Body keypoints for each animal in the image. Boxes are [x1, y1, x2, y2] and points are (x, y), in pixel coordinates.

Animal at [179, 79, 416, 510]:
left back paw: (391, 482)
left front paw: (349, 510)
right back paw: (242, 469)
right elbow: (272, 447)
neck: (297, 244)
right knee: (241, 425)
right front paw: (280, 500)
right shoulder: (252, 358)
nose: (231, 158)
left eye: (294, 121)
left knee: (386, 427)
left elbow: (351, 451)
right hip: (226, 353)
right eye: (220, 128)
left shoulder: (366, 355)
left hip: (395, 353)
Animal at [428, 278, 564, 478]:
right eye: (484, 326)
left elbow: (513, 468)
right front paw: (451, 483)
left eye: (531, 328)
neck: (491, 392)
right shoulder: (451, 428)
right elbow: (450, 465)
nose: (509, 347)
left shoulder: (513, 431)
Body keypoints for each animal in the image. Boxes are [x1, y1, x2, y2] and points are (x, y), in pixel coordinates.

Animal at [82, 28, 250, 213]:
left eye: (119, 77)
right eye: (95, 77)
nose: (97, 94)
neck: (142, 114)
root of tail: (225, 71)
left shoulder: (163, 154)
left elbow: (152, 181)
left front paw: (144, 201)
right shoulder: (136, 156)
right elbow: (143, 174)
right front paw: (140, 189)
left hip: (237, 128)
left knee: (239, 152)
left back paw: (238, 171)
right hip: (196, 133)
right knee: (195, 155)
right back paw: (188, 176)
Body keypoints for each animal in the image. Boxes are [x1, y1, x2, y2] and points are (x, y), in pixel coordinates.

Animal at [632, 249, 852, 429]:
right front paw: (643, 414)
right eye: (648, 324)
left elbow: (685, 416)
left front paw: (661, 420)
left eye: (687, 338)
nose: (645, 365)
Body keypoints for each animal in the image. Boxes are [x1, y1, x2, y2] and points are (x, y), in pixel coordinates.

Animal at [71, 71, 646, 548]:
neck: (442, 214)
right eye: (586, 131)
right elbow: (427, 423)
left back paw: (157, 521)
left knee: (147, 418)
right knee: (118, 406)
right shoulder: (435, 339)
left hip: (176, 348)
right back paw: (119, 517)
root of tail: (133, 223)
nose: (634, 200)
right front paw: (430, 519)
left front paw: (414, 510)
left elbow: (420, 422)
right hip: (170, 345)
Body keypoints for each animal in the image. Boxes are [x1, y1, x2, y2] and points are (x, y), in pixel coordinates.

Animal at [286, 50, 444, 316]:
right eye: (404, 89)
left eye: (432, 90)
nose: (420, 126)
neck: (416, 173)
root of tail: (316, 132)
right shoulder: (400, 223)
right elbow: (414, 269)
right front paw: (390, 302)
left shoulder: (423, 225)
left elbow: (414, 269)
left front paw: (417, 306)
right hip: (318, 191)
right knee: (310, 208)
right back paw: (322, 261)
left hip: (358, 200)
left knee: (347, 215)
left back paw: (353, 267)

**What you need to do**
Copying should begin at the line containing "left elbow: (414, 269)" and end at the last line of the material, with every line in between reproduced exactly.

**Result of the exercise**
left elbow: (414, 269)
left front paw: (417, 306)
right hip: (318, 191)
right knee: (310, 208)
right back paw: (322, 261)
left hip: (358, 200)
left knee: (347, 215)
left back paw: (353, 267)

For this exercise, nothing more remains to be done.